A study released Thursday by Mobil Oil Corp. has concluded that continued use of acutely toxic hydrofluoric acid at the Torrance refinery poses almost no risk to the public.
The comprehensive risk assessment prepared for the city of Torrance by a team of consultants concluded that there is less than a 1% chance per year of a single death occurring in the community from use of the lethal acid.
Expressed another way, the study said the overall risk posed by hydrofluoric acid--which is used to boost the octane of unleaded gasoline--is 1.21 fatalities per 100 years. By contrast, an average of 15 people die each year in automobile accidents in Torrance, the study said.
“It’s certainly not worth losing sleep over,” Mobil refinery manager Wyman D. Robb told reporters. “The risk is reasonable. . . . I would hope the public would be reassured that Mobil is doing everything we can to minimize the risk.”
But Torrance City Councilman Dan Walker, author of a proposed ballot initiative aimed at forcing Mobil to stop using hydrofluoric acid in the city, immediately dismissed the consultants’ findings.
“When Mobil says that Mobil’s plant is safe, that has . . . no credibility,” Walker said in an interview. “Of course it says not to worry.”
Walker vowed to go forward with his initiative, saying safety equipment is susceptible to human error. “Machines break down, computers malfunction, people malfunction. You have a hazard that is too large for this community.”
And he criticized those who minimize the risk. “I don’t see the plant manager living across the street from the refinery or having his family there,” he said.
An excess of hydrofluoric acid in a unit at the Torrance refinery caused a thunderous explosion Nov. 24, 1987, and sparked a spectacular fire that burned for two days. Concern about use of the chemical has grown in the aftermath of the blast and a series of smaller explosions, fires and accidents in other parts of the refinery.
Most other refineries in the South Bay use less-toxic sulfuric acid as a catalyst to boost octane. Mobil has estimated that it would cost $100 million to convert the Torrance facility to sulfuric acid. Robb said Thursday that the company has spent $3 million on studies to see if some other catalyst could be used.
Requested by City
The $275,000 risk management and prevention program was produced by Technica Inc. and Stone & Webster Environmental Services. The study, paid for by Mobil, was requested a year ago by the Torrance Fire Department under provisions of a state law governing acutely toxic chemicals.
The Torrance City Council will decide next week whether to hire a San Diego-based consultant to determine the adequacy of Mobil’s risk assessment. Additional work may be required if the city finds that the study is flawed.
The study contains 19 pages of recommendations for improving safety systems to minimize the risk of an accident involving hydrofluoric acid, which can produce a ground-hugging vapor cloud that, in sufficient quantities, is deadly to people exposed within five miles downwind.
Robb said the company will follow the report’s recommendations.
“Even though the risk is relatively low,” Robb said, “Mobil is not happy with any risk.”

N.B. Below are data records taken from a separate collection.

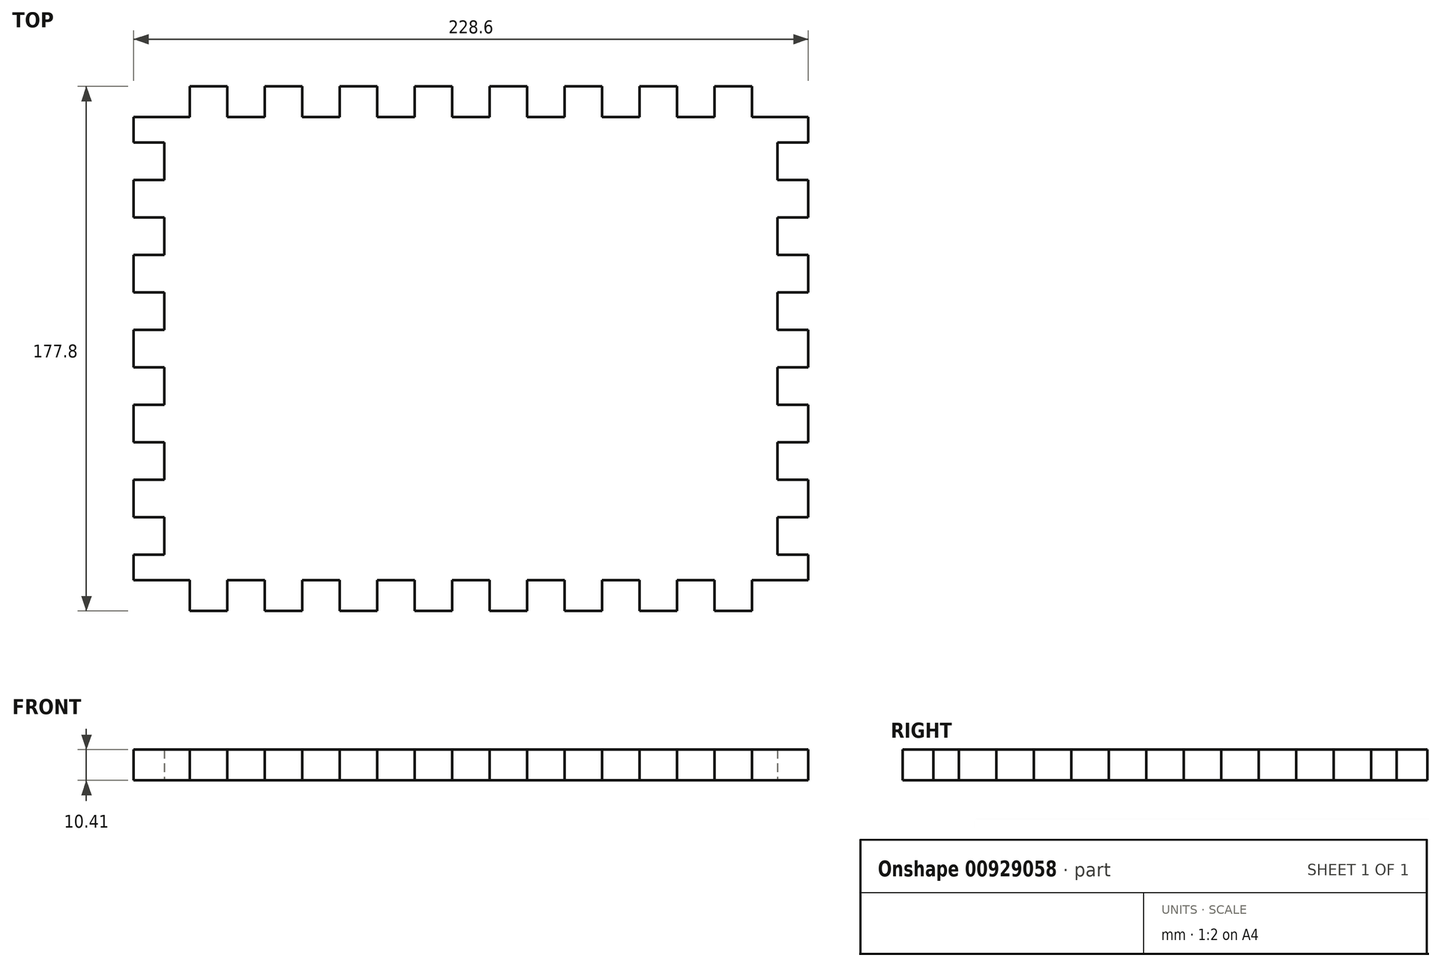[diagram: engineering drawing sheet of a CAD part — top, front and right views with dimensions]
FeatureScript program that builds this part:
annotation { "Feature Type Name" : "Feature", "Feature Type Description" : "" }
export const myFeature = defineFeature(function(context is Context, id is Id, definition is map)
    precondition{}
    {
        {
            var Q0;
            Q0=qCreatedBy(makeId("Top.planeOp"),FACE);
            var sketch = newSketch(context, id + "F0", { "sketchPlane" : qUnion([Q0])});
            skLineSegment(sketch, "E0.bottom", {"start": v(19.05, 0) * mm, "end": v(31.75, 0) * mm});
            skLineSegment(sketch, "E0.left", {"start": v(0, -10.41) * mm, "end": v(0, -19.05) * mm});
            skLineSegment(sketch, "E1", {"start": v(0, -10.41) * mm, "end": v(19.05, -10.41) * mm});
            skLineSegment(sketch, "E2", {"start": v(19.05, -10.41) * mm, "end": v(19.05, 0) * mm});
            skLineSegment(sketch, "E3", {"start": v(31.75, 0) * mm, "end": v(31.75, -10.41) * mm});
            skLineSegment(sketch, "E4", {"start": v(31.75, -10.41) * mm, "end": v(44.45, -10.41) * mm});
            skLineSegment(sketch, "E5", {"start": v(44.45, -10.41) * mm, "end": v(44.45, 0) * mm});
            skLineSegment(sketch, "E6", {"start": v(44.45, 0) * mm, "end": v(57.15, 0) * mm});
            skLineSegment(sketch, "E7", {"start": v(57.15, 0) * mm, "end": v(57.15, -10.41) * mm});
            skLineSegment(sketch, "E8", {"start": v(57.15, -10.41) * mm, "end": v(69.85, -10.41) * mm});
            skLineSegment(sketch, "E9", {"start": v(69.85, -10.41) * mm, "end": v(69.85, 0) * mm});
            skPoint(sketch, "E10.orphan", {"position": v(0, 0) * mm});
            skLineSegment(sketch, "E11.trimOffspring", {"start": v(69.85, 0) * mm, "end": v(82.55, 0) * mm});
            skLineSegment(sketch, "E12", {"start": v(82.55, 0) * mm, "end": v(82.55, -10.41) * mm});
            skLineSegment(sketch, "E13", {"start": v(82.55, -10.41) * mm, "end": v(95.25, -10.41) * mm});
            skLineSegment(sketch, "E14", {"start": v(95.25, -10.41) * mm, "end": v(95.25, 0) * mm});
            skLineSegment(sketch, "E15", {"start": v(95.25, 0) * mm, "end": v(107.95, 0) * mm});
            skLineSegment(sketch, "E16", {"start": v(107.95, 0) * mm, "end": v(107.95, -10.41) * mm});
            skLineSegment(sketch, "E17", {"start": v(107.95, -10.41) * mm, "end": v(120.65, -10.41) * mm});
            skLineSegment(sketch, "E18", {"start": v(120.65, -10.41) * mm, "end": v(120.65, 0) * mm});
            skLineSegment(sketch, "E19", {"start": v(120.65, 0) * mm, "end": v(133.35, 0) * mm});
            skLineSegment(sketch, "E20", {"start": v(133.35, 0) * mm, "end": v(133.35, -10.41) * mm});
            skLineSegment(sketch, "E21", {"start": v(133.35, -10.41) * mm, "end": v(146.05, -10.41) * mm});
            skLineSegment(sketch, "E22", {"start": v(146.05, -10.41) * mm, "end": v(146.05, 0) * mm});
            skLineSegment(sketch, "E23.trimOffspring", {"start": v(146.05, 0) * mm, "end": v(158.75, 0) * mm});
            skLineSegment(sketch, "E24", {"start": v(158.75, 0) * mm, "end": v(158.75, -10.41) * mm});
            skLineSegment(sketch, "E25", {"start": v(158.75, -10.41) * mm, "end": v(171.45, -10.41) * mm});
            skLineSegment(sketch, "E26", {"start": v(171.45, -10.41) * mm, "end": v(171.45, 0) * mm});
            skLineSegment(sketch, "E27", {"start": v(171.45, 0) * mm, "end": v(184.15, 0) * mm});
            skLineSegment(sketch, "E28", {"start": v(184.15, 0) * mm, "end": v(184.15, -10.41) * mm});
            skLineSegment(sketch, "E29", {"start": v(184.15, -10.41) * mm, "end": v(196.85, -10.41) * mm});
            skLineSegment(sketch, "E30", {"start": v(196.85, -10.41) * mm, "end": v(196.85, 0) * mm});
            skLineSegment(sketch, "E31.trimOffspring", {"start": v(196.85, 0) * mm, "end": v(209.55, 0) * mm});
            skLineSegment(sketch, "E32", {"start": v(209.55, 0) * mm, "end": v(209.55, -10.41) * mm});
            skLineSegment(sketch, "E33", {"start": v(209.55, -10.41) * mm, "end": v(228.6, -10.41) * mm});
            skPoint(sketch, "E34.orphan", {"position": v(228.6, 0) * mm});
            skLineSegment(sketch, "E35", {"start": v(0, -19.05) * mm, "end": v(10.41, -19.05) * mm});
            skLineSegment(sketch, "E36", {"start": v(10.41, -19.05) * mm, "end": v(10.41, -31.75) * mm});
            skLineSegment(sketch, "E37", {"start": v(10.41, -31.75) * mm, "end": v(0, -31.75) * mm});
            skLineSegment(sketch, "E38", {"start": v(0, -31.75) * mm, "end": v(0, -44.45) * mm});
            skLineSegment(sketch, "E39", {"start": v(0, -44.45) * mm, "end": v(10.41, -44.45) * mm});
            skLineSegment(sketch, "E40", {"start": v(10.41, -44.45) * mm, "end": v(10.41, -57.15) * mm});
            skLineSegment(sketch, "E41", {"start": v(10.41, -57.15) * mm, "end": v(0, -57.15) * mm});
            skLineSegment(sketch, "E42", {"start": v(0, -57.15) * mm, "end": v(0, -69.85) * mm});
            skLineSegment(sketch, "E43", {"start": v(0, -69.85) * mm, "end": v(10.41, -69.85) * mm});
            skLineSegment(sketch, "E44", {"start": v(10.41, -69.85) * mm, "end": v(10.41, -82.55) * mm});
            skLineSegment(sketch, "E45", {"start": v(10.41, -82.55) * mm, "end": v(0, -82.55) * mm});
            skLineSegment(sketch, "E46.trimOffspring", {"start": v(0, -82.55) * mm, "end": v(0, -95.25) * mm});
            skLineSegment(sketch, "E47", {"start": v(0, -95.25) * mm, "end": v(10.41, -95.25) * mm});
            skLineSegment(sketch, "E48", {"start": v(10.41, -95.25) * mm, "end": v(10.41, -107.95) * mm});
            skLineSegment(sketch, "E49", {"start": v(10.41, -107.95) * mm, "end": v(0, -107.95) * mm});
            skLineSegment(sketch, "E50", {"start": v(0, -107.95) * mm, "end": v(0, -120.65) * mm});
            skLineSegment(sketch, "E51", {"start": v(0, -120.65) * mm, "end": v(10.41, -120.65) * mm});
            skLineSegment(sketch, "E52", {"start": v(10.41, -120.65) * mm, "end": v(10.41, -133.35) * mm});
            skLineSegment(sketch, "E53", {"start": v(10.41, -133.35) * mm, "end": v(0, -133.35) * mm});
            skLineSegment(sketch, "E54.trimOffspring", {"start": v(0, -133.35) * mm, "end": v(0, -146.05) * mm});
            skLineSegment(sketch, "E55", {"start": v(0, -146.05) * mm, "end": v(10.41, -146.05) * mm});
            skLineSegment(sketch, "E56", {"start": v(10.41, -146.05) * mm, "end": v(10.41, -158.75) * mm});
            skLineSegment(sketch, "E57", {"start": v(10.41, -158.75) * mm, "end": v(0, -158.75) * mm});
            skLineSegment(sketch, "E58", {"start": v(0, -158.75) * mm, "end": v(0, -167.39) * mm});
            skLineSegment(sketch, "E59", {"start": v(0, -167.39) * mm, "end": v(19.05, -167.39) * mm});
            skLineSegment(sketch, "E60", {"start": v(19.05, -167.39) * mm, "end": v(19.05, -177.8) * mm});
            skPoint(sketch, "E61.orphan", {"position": v(0, -177.8) * mm});
            skLineSegment(sketch, "E62", {"start": v(114.3, -10.41) * mm, "end": v(114.3, -10.41) * mm});
            skLineSegment(sketch, "E63", {"start": v(0, -88.9) * mm, "end": v(0, -88.9) * mm});
            skLineSegment(sketch, "E64.MirrorCS", {"start": v(228.6, -158.75) * mm, "end": v(228.6, -167.39) * mm});
            skLineSegment(sketch, "E65.MirrorCS", {"start": v(228.6, -10.41) * mm, "end": v(228.6, -19.05) * mm});
            skLineSegment(sketch, "E66.MirrorCS", {"start": v(228.6, -19.05) * mm, "end": v(218.19, -19.05) * mm});
            skLineSegment(sketch, "E67.MirrorCS", {"start": v(228.6, -44.45) * mm, "end": v(218.19, -44.45) * mm});
            skLineSegment(sketch, "E68.MirrorCS", {"start": v(218.19, -133.35) * mm, "end": v(228.6, -133.35) * mm});
            skLineSegment(sketch, "E69.MirrorCS", {"start": v(228.6, -146.05) * mm, "end": v(218.19, -146.05) * mm});
            skLineSegment(sketch, "E70.MirrorCS", {"start": v(228.6, -69.85) * mm, "end": v(218.19, -69.85) * mm});
            skLineSegment(sketch, "E71.MirrorCS", {"start": v(228.6, -95.25) * mm, "end": v(218.19, -95.25) * mm});
            skLineSegment(sketch, "E72.MirrorCS", {"start": v(218.19, -107.95) * mm, "end": v(228.6, -107.95) * mm});
            skLineSegment(sketch, "E73.MirrorCS", {"start": v(228.6, -82.55) * mm, "end": v(228.6, -95.25) * mm});
            skLineSegment(sketch, "E74.MirrorCS", {"start": v(218.19, -158.75) * mm, "end": v(228.6, -158.75) * mm});
            skLineSegment(sketch, "E75.MirrorCS", {"start": v(218.19, -57.15) * mm, "end": v(228.6, -57.15) * mm});
            skLineSegment(sketch, "E76.MirrorCS", {"start": v(228.6, -120.65) * mm, "end": v(218.19, -120.65) * mm});
            skLineSegment(sketch, "E77.MirrorCS", {"start": v(218.19, -82.55) * mm, "end": v(228.6, -82.55) * mm});
            skLineSegment(sketch, "E78.MirrorCS", {"start": v(218.19, -31.75) * mm, "end": v(228.6, -31.75) * mm});
            skLineSegment(sketch, "E79.MirrorCS", {"start": v(209.55, -167.39) * mm, "end": v(209.55, -177.8) * mm});
            skLineSegment(sketch, "E80.MirrorCS", {"start": v(228.6, -31.75) * mm, "end": v(228.6, -44.45) * mm});
            skLineSegment(sketch, "E81.MirrorCS", {"start": v(228.6, -107.95) * mm, "end": v(228.6, -120.65) * mm});
            skLineSegment(sketch, "E82.MirrorCS", {"start": v(218.19, -19.05) * mm, "end": v(218.19, -31.75) * mm});
            skLineSegment(sketch, "E83.MirrorCS", {"start": v(228.6, -57.15) * mm, "end": v(228.6, -69.85) * mm});
            skLineSegment(sketch, "E84.MirrorCS", {"start": v(228.6, -133.35) * mm, "end": v(228.6, -146.05) * mm});
            skLineSegment(sketch, "E85.MirrorCS", {"start": v(218.19, -146.05) * mm, "end": v(218.19, -158.75) * mm});
            skLineSegment(sketch, "E86.MirrorCS", {"start": v(218.19, -120.65) * mm, "end": v(218.19, -133.35) * mm});
            skLineSegment(sketch, "E87.MirrorCS", {"start": v(218.19, -44.45) * mm, "end": v(218.19, -57.15) * mm});
            skLineSegment(sketch, "E88.MirrorCS", {"start": v(228.6, -10.41) * mm, "end": v(209.55, -10.41) * mm});
            skLineSegment(sketch, "E89.MirrorCS", {"start": v(228.6, -167.39) * mm, "end": v(209.55, -167.39) * mm});
            skLineSegment(sketch, "E90.MirrorCS", {"start": v(218.19, -95.25) * mm, "end": v(218.19, -107.95) * mm});
            skLineSegment(sketch, "E91.MirrorCS", {"start": v(218.19, -69.85) * mm, "end": v(218.19, -82.55) * mm});
            skLineSegment(sketch, "E92.MirrorCS", {"start": v(171.45, -177.8) * mm, "end": v(184.15, -177.8) * mm});
            skLineSegment(sketch, "E93.MirrorCS", {"start": v(69.85, -177.8) * mm, "end": v(82.55, -177.8) * mm});
            skLineSegment(sketch, "E94.MirrorCS", {"start": v(107.95, -167.39) * mm, "end": v(120.65, -167.39) * mm});
            skLineSegment(sketch, "E95.MirrorCS", {"start": v(19.05, -177.8) * mm, "end": v(31.75, -177.8) * mm});
            skLineSegment(sketch, "E96.MirrorCS", {"start": v(146.05, -177.8) * mm, "end": v(158.75, -177.8) * mm});
            skLineSegment(sketch, "E97.MirrorCS", {"start": v(196.85, -177.8) * mm, "end": v(209.55, -177.8) * mm});
            skLineSegment(sketch, "E98.MirrorCS", {"start": v(120.65, -177.8) * mm, "end": v(133.35, -177.8) * mm});
            skLineSegment(sketch, "E99.MirrorCS", {"start": v(44.45, -177.8) * mm, "end": v(57.15, -177.8) * mm});
            skLineSegment(sketch, "E100.MirrorCS", {"start": v(158.75, -167.39) * mm, "end": v(171.45, -167.39) * mm});
            skLineSegment(sketch, "E101.MirrorCS", {"start": v(82.55, -177.8) * mm, "end": v(82.55, -167.39) * mm});
            skLineSegment(sketch, "E102.MirrorCS", {"start": v(133.35, -177.8) * mm, "end": v(133.35, -167.39) * mm});
            skLineSegment(sketch, "E103.MirrorCS", {"start": v(82.55, -167.39) * mm, "end": v(95.25, -167.39) * mm});
            skLineSegment(sketch, "E104.MirrorCS", {"start": v(57.15, -167.39) * mm, "end": v(69.85, -167.39) * mm});
            skLineSegment(sketch, "E105.MirrorCS", {"start": v(184.15, -167.39) * mm, "end": v(196.85, -167.39) * mm});
            skLineSegment(sketch, "E106.MirrorCS", {"start": v(107.95, -177.8) * mm, "end": v(107.95, -167.39) * mm});
            skLineSegment(sketch, "E107.MirrorCS", {"start": v(184.15, -177.8) * mm, "end": v(184.15, -167.39) * mm});
            skLineSegment(sketch, "E108.MirrorCS", {"start": v(158.75, -177.8) * mm, "end": v(158.75, -167.39) * mm});
            skLineSegment(sketch, "E109.MirrorCS", {"start": v(120.65, -167.39) * mm, "end": v(120.65, -177.8) * mm});
            skLineSegment(sketch, "E110.MirrorCS", {"start": v(95.25, -167.39) * mm, "end": v(95.25, -177.8) * mm});
            skLineSegment(sketch, "E111.MirrorCS", {"start": v(196.85, -167.39) * mm, "end": v(196.85, -177.8) * mm});
            skLineSegment(sketch, "E112.MirrorCS", {"start": v(44.45, -167.39) * mm, "end": v(44.45, -177.8) * mm});
            skLineSegment(sketch, "E113.MirrorCS", {"start": v(31.75, -167.39) * mm, "end": v(44.45, -167.39) * mm});
            skLineSegment(sketch, "E114.MirrorCS", {"start": v(133.35, -167.39) * mm, "end": v(146.05, -167.39) * mm});
            skLineSegment(sketch, "E115.MirrorCS", {"start": v(69.85, -167.39) * mm, "end": v(69.85, -177.8) * mm});
            skLineSegment(sketch, "E116.MirrorCS", {"start": v(146.05, -167.39) * mm, "end": v(146.05, -177.8) * mm});
            skLineSegment(sketch, "E117.MirrorCS", {"start": v(171.45, -167.39) * mm, "end": v(171.45, -177.8) * mm});
            skLineSegment(sketch, "E118.MirrorCS", {"start": v(95.25, -177.8) * mm, "end": v(107.95, -177.8) * mm});
            skLineSegment(sketch, "E119.MirrorCS", {"start": v(57.15, -177.8) * mm, "end": v(57.15, -167.39) * mm});
            skLineSegment(sketch, "E120.MirrorCS", {"start": v(209.55, -177.8) * mm, "end": v(209.55, -167.39) * mm});
            skLineSegment(sketch, "E121.MirrorCS", {"start": v(31.75, -177.8) * mm, "end": v(31.75, -167.39) * mm});
            skSolve(sketch);
        }
        {
            var Q0;
            Q0=makeQuery(id+"F0.imprint","IMPRINT",FACE,{"disambiguationData":[TD([[makeQuery(id+"F0.imprint","IMPRINT",EDGE,{"derivedFrom":sQuery(id+"F0.wireOp",EDGE,"E1")}),-1.0]])]});
            extrude(context, id + "F1", {"entities" : qUnion([Q0]), "depth" : 10.4 * mm, "offsetDistance" : 25.4 * mm});
        }
    });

The improvements include installation by 1991 of a $6-million acid evacuation system that would drain the lethal chemical to a storage tank in an emergency. Robb said the system would “substantially lessen risk of a large release impacting on the community.”
Other improvements will include better training, safety equipment and alarm systems. Altogether, the work will slash the danger to 0.15 fatalities per 100 years, the study said. (Those figures are for the general public and do not include the risk to Mobil employees.)
Robb said the oil industry was surprised by results of tests conducted in the Nevada desert in 1986 and 1987. The tests found that hydrofluoric acid was more dangerous than previously thought because when released it forms a heavy vapor that does not disperse readily.
He said he has contacted Torrance Fire Chief Scott Adams about preparing emergency plans in the event of an accident involving release of the acid.
“The risks are very, very low,” Robb said. “Nevertheless, you want to be ready if something does happen. . . . We should think about what are the best things to do if there is a problem.”
Mobil did not release data on more than 700 accident scenarios that the consultants studied, all involving releases of various amounts of hydrofluoric acid. Krishna S. Mudan, vice president of Technica Inc., said the consultants analyzed the impact of different weather, wind speeds and wind direction.
Robb said that releasing maps showing hypothetical vapor plumes over residential areas would scare people.
The consultants acknowledged that they did not conduct studies to predict what would happen in the event of a major earthquake. Robb said the alkylation unit where hydrofluoric acid is used was built to Torrance building codes and therefore such a study was not required.
Robert W. Myers, environmental program manager for Stone & Webster Environmental Services, the other firm that worked on the Mobil study, said the hydrofluoric acid alkylation unit is in excellent condition after being largely rebuilt in 1987 and 1988.
Times staff writer George Stein contributed to this report.